■ TASK PROMPT: The number of lines in the entries below holding the word "will" is all that is needed here.

----------------

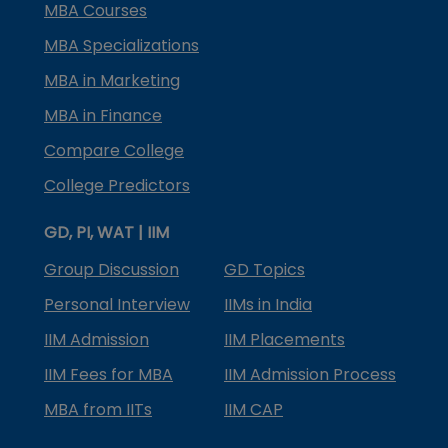
MBA Courses
MBA Specializations
MBA in Marketing
MBA in Finance
Compare College
College Predictors
GD, PI, WAT | IIM
Group Discussion
GD Topics
Personal Interview
IIMs in India
IIM Admission
IIM Placements
IIM Fees for MBA
IIM Admission Process
MBA from IITs
IIM CAP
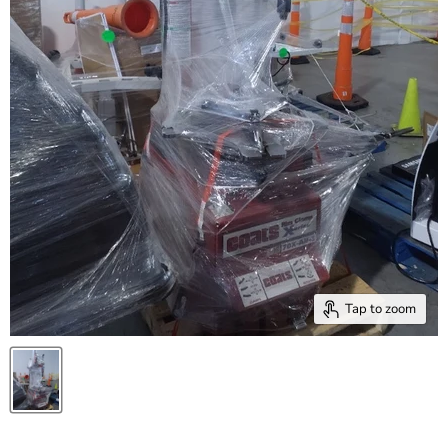
Tap to zoom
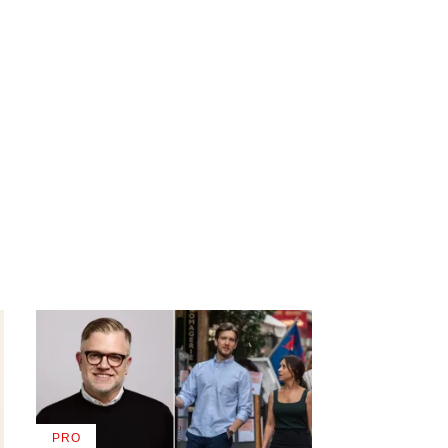
PRO
AVAILABLE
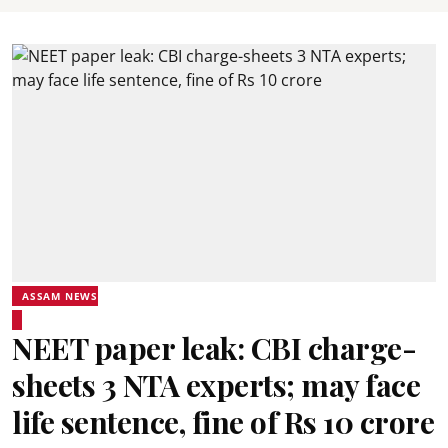
ASSAM NEWS
NEET paper leak: CBI charge-
sheets 3 NTA experts; may face
life sentence, fine of Rs 10 crore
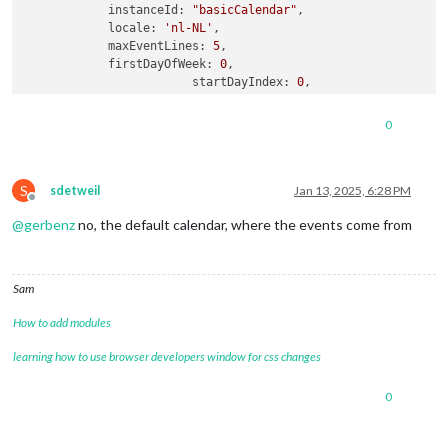
instanceId:
"basicCalendar"
,

locale:
'nl-NL'
,

maxEventLines:
5
,

firstDayOfWeek:
0
,

startDayIndex:
0
,

displayEndTime:
true
,

calendarSet:
null
,

0
refreshInterval:
60000
,

fontsize:
'30px'
,

eventHeight:
'30px'
,

S
useWeather:
false
,

sdetweil
Jan 13, 2025, 6:28 PM
Offline
skipPassedEventToday:
true
,

@
gerbenz
no, the default calendar, where the events come from
calendars:
 [

				{

name:
"werk stefnie"
,
Sam
color:
"red"
,

url:
"https://xxxx"
How to add modules
                },

				{

learning how to use browser developers window for css changes
name:
"Stefanie"
,

url:
"webcal://p181-caldav.icloud.com/pu
0
				},

                {

name:
"Gezin"
,
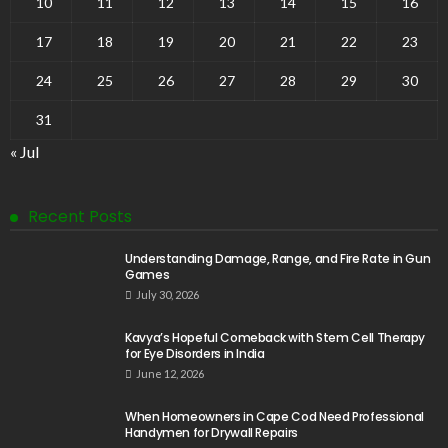
10
11
12
13
14
15
16
17
18
19
20
21
22
23
24
25
26
27
28
29
30
31
« Jul
Recent Posts
Understanding Damage, Range, and Fire Rate in Gun
Games
July 30, 2026
Kavya’s Hopeful Comeback with Stem Cell Therapy
for Eye Disorders in India
June 12, 2026
When Homeowners in Cape Cod Need Professional
Handymen for Drywall Repairs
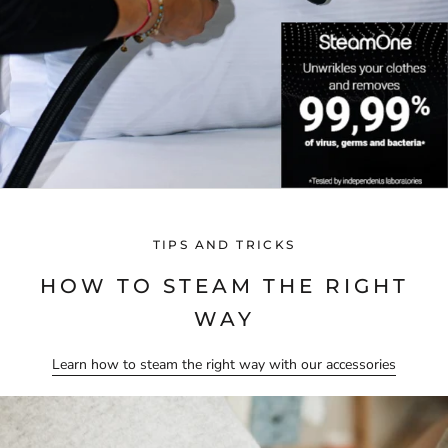
TIPS AND TRICKS
HOW TO STEAM THE RIGHT
WAY
Learn how to steam the right way with our accessories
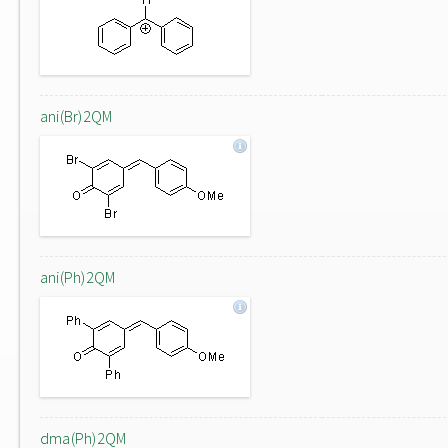
ani(Br)2QM
ani(Ph)2QM
dma(Ph)2QM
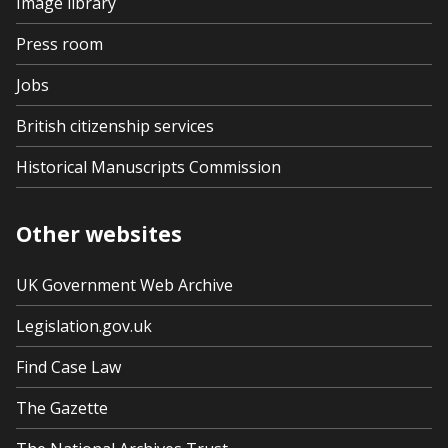
Image library
Press room
Jobs
British citizenship services
Historical Manuscripts Commission
Other websites
UK Government Web Archive
Legislation.gov.uk
Find Case Law
The Gazette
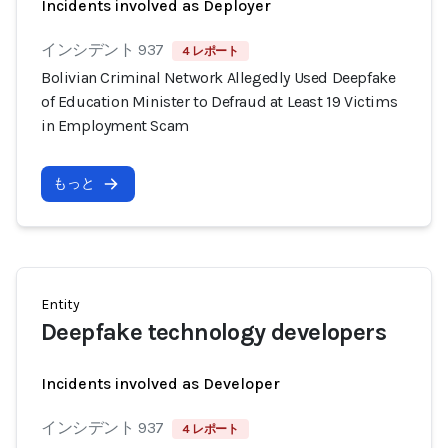
Incidents involved as Deployer
インシデント 937
4 レポート
Bolivian Criminal Network Allegedly Used Deepfake
of Education Minister to Defraud at Least 19 Victims
in Employment Scam
もっと
Entity
Deepfake technology developers
Incidents involved as Developer
インシデント 937
4 レポート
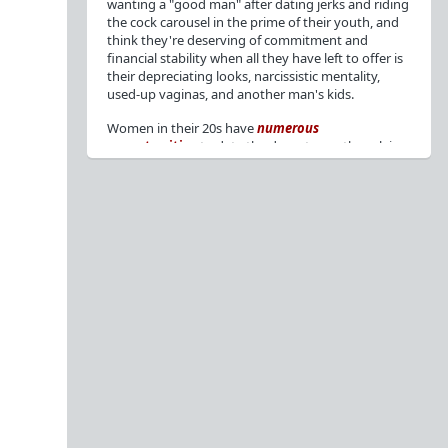
wanting a "good man" after dating jerks and riding
the cock carousel in the prime of their youth, and
think they're deserving of commitment and
financial stability when all they have left to offer is
their depreciating looks, narcissistic mentality,
used-up vaginas, and another man's kids.
Women in their 20s have
numerous
opportunities
to date the decent men they claim
to want, but many
reject
or
friendzone
these
men for jerks and promiscuity. She
takes
advantage
of a good dude's kindness for
attention and favors, then
accuses
him of being a
bad person who thinks he's entitled to sex.
But when she's in her 30s with
depreciating
looks
, jerks who
won't commit
, the likelihood of
being a
single mom
, and the social pressure from
her
married friends
, she asks "Where have all the
good men gone?"[
1
][
2
] Funny how back when she
was chasing the bad boys
"Being nice is the bare
minimum"
, but now that she's past her prime and
needs a bailout, she wants a man with
nice guy
traits
.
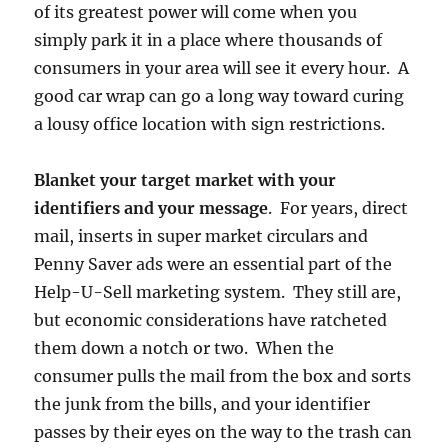
of its greatest power will come when you
simply park it in a place where thousands of
consumers in your area will see it every hour. A
good car wrap can go a long way toward curing
a lousy office location with sign restrictions.
Blanket your target market with your
identifiers and your message
. For years, direct
mail, inserts in super market circulars and
Penny Saver ads were an essential part of the
Help-U-Sell marketing system. They still are,
but economic considerations have ratcheted
them down a notch or two. When the
consumer pulls the mail from the box and sorts
the junk from the bills, and your identifier
passes by their eyes on the way to the trash can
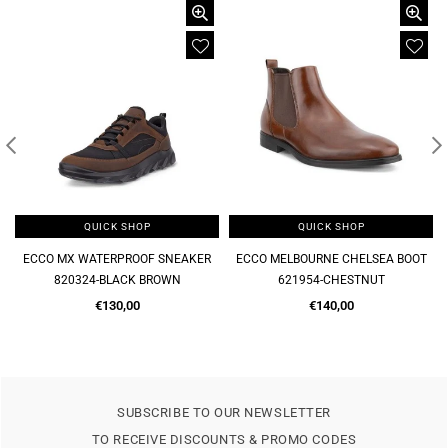
QUICK SHOP
QUICK SHOP
ECCO MELBOURNE CHELSEA BOOT
MELBOURNE SOFT SLIP ON FORMAL
621954-CHESTNUT
621944-CHESTNUT
Regular
Regular
€140,00
€120,00
price
price
SUBSCRIBE TO OUR NEWSLETTER
TO RECEIVE DISCOUNTS & PROMO CODES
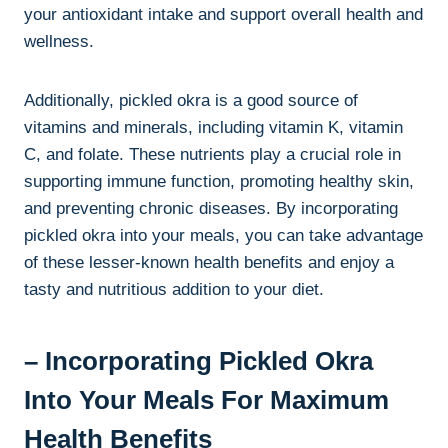
your antioxidant intake and support overall health and
wellness.
Additionally, pickled okra is a good source of
vitamins and minerals, including vitamin K, vitamin
C, and folate. These nutrients play a crucial role in
supporting immune function, promoting healthy skin,
and preventing chronic diseases. By incorporating
pickled okra into your meals, you can take advantage
of these lesser-known health benefits and enjoy a
tasty and nutritious addition to your diet.
– Incorporating Pickled Okra
Into Your Meals For Maximum
Health Benefits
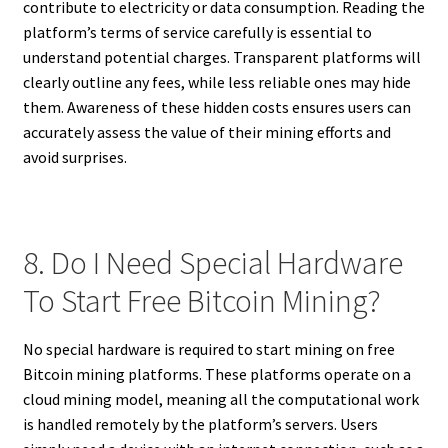
contribute to electricity or data consumption. Reading the
platform’s terms of service carefully is essential to
understand potential charges. Transparent platforms will
clearly outline any fees, while less reliable ones may hide
them. Awareness of these hidden costs ensures users can
accurately assess the value of their mining efforts and
avoid surprises.
8. Do I Need Special Hardware
To Start Free Bitcoin Mining?
No special hardware is required to start mining on free
Bitcoin mining platforms. These platforms operate on a
cloud mining model, meaning all the computational work
is handled remotely by the platform’s servers. Users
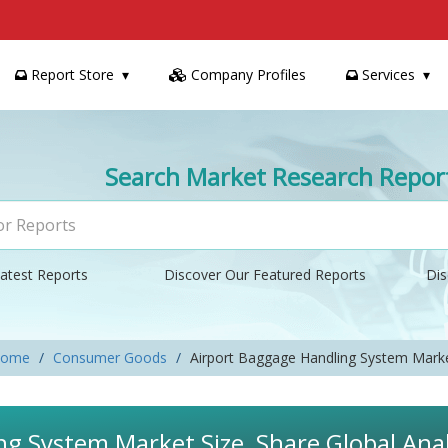
Report Store
Company Profiles
Services
Search Market Research Repor
atest Reports
Discover Our Featured Reports
Dis
ome
Consumer Goods
Airport Baggage Handling System Mark
g System Market Size, Share Global Anal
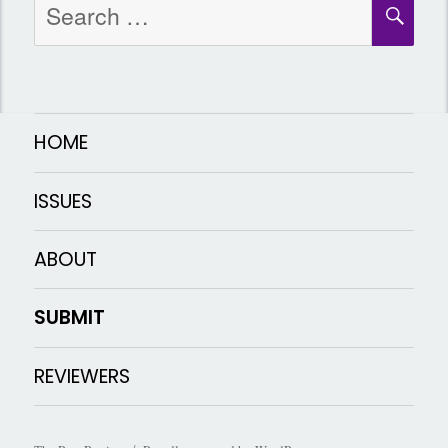
SEA
for:
HOME
ISSUES
ABOUT
SUBMIT
REVIEWERS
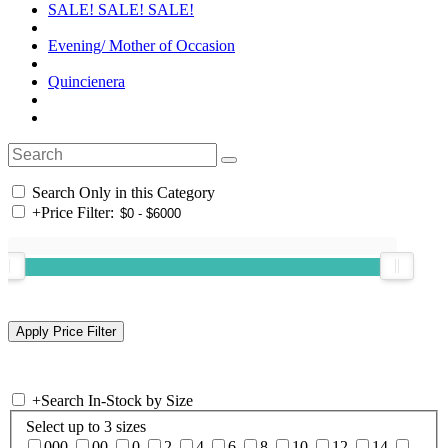
SALE! SALE! SALE!
Evening/ Mother of Occasion
Quincienera
Search Only in this Category
+
Price Filter:
+
Search In-Stock by Size
Select up to 3 sizes
000
00
0
2
4
6
8
10
12
14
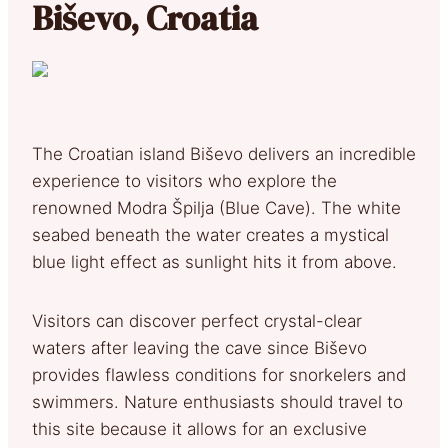
Biševo, Croatia
The Croatian island Biševo delivers an incredible
experience to visitors who explore the
renowned Modra Špilja (Blue Cave). The white
seabed beneath the water creates a mystical
blue light effect as sunlight hits it from above.
Visitors can discover perfect crystal-clear
waters after leaving the cave since Biševo
provides flawless conditions for snorkelers and
swimmers. Nature enthusiasts should travel to
this site because it allows for an exclusive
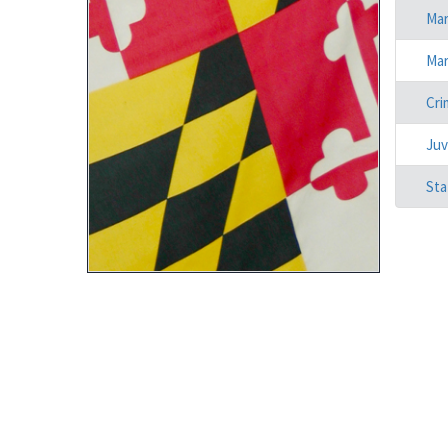
Mar
Mar
Cri
Juv
Sta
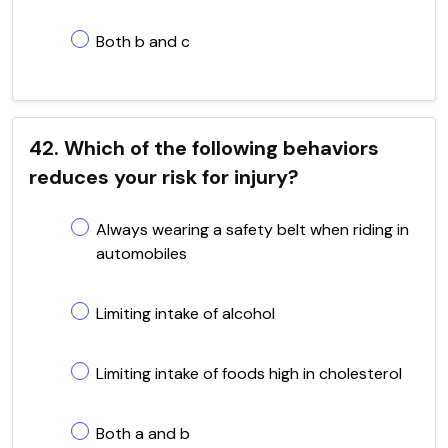
Both b and c
42. Which of the following behaviors
reduces your risk for injury?
Always wearing a safety belt when riding in
automobiles
Limiting intake of alcohol
Limiting intake of foods high in cholesterol
Both a and b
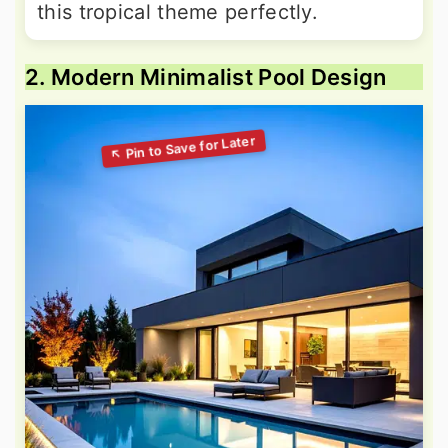
this tropical theme perfectly.
2. Modern Minimalist Pool Design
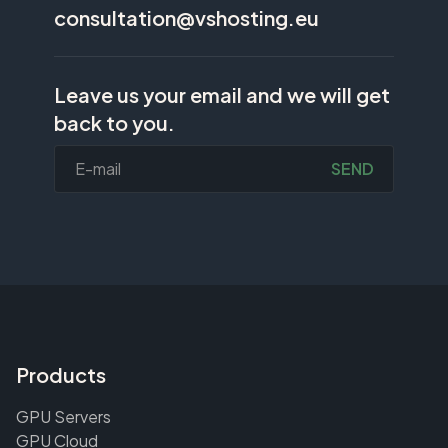
consultation@vshosting.eu
Leave us your email and we will get
back to you.
SEND
Products
GPU Servers
GPU Cloud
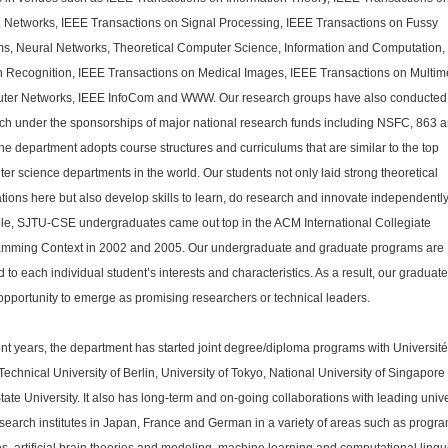
 Networks, IEEE Transactions on Signal Processing, IEEE Transactions on Fussy
s, Neural Networks, Theoretical Computer Science, Information and Computation,
n Recognition, IEEE Transactions on Medical Images, IEEE Transactions on Multim
ter Networks, IEEE InfoCom and WWW. Our research groups have also conducted
ch under the sponsorships of major national research funds including NSFC, 863 
he department adopts course structures and curriculums that are similar to the top
er science departments in the world. Our students not only laid strong theoretical
tions here but also develop skills to learn, do research and innovate independently
e, SJTU-CSE undergraduates came out top in the ACM International Collegiate
mming Context in 2002 and 2005. Our undergraduate and graduate programs are
ed to each individual student’s interests and characteristics. As a result, our graduat
opportunity to emerge as promising researchers or technical leaders.
ent years, the department has started joint degree/diploma programs with Universit
 Technical University of Berlin, University of Tokyo, National University of Singapore
tate University. It also has long-term and on-going collaborations with leading unive
search institutes in Japan, France and German in a variety of areas such as prog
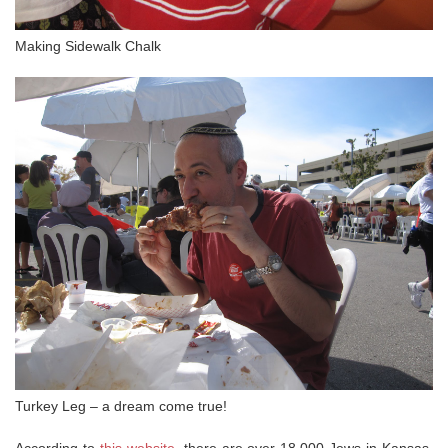
Making Sidewalk Chalk
Turkey Leg – a dream come true!
According to
this website
, there are over 18,000 Jews in Kansas.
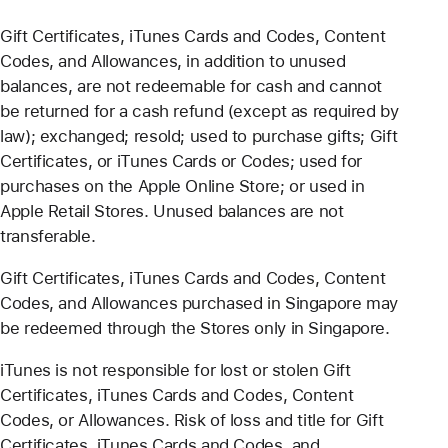
Gift Certificates, iTunes Cards and Codes, Content
Codes, and Allowances, in addition to unused
balances, are not redeemable for cash and cannot
be returned for a cash refund (except as required by
law); exchanged; resold; used to purchase gifts; Gift
Certificates, or iTunes Cards or Codes; used for
purchases on the Apple Online Store; or used in
Apple Retail Stores. Unused balances are not
transferable.
Gift Certificates, iTunes Cards and Codes, Content
Codes, and Allowances purchased in Singapore may
be redeemed through the Stores only in Singapore.
iTunes is not responsible for lost or stolen Gift
Certificates, iTunes Cards and Codes, Content
Codes, or Allowances. Risk of loss and title for Gift
Certificates, iTunes Cards and Codes, and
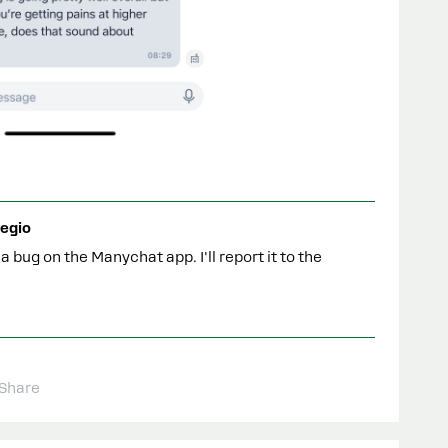
egio
a bug on the Manychat app. I'll report it to the
Share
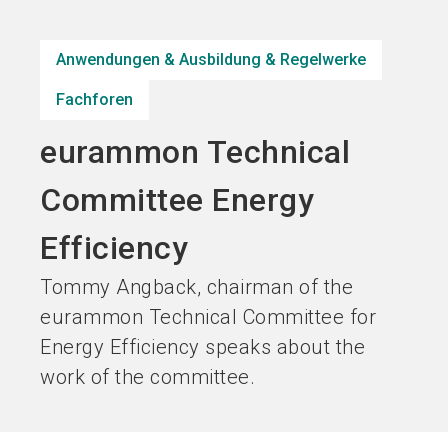
Jetzt Aussteller
Jetzt Ticket
language
DE
werden
kaufen
Anwendungen & Ausbildung & Regelwerke
Fachforen
search
eurammon Technical
Committee Energy
Efficiency
Tommy Angback, chairman of the
eurammon Technical Committee for
Energy Efficiency speaks about the
work of the committee.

----------------

■ RESULT BELOW: 4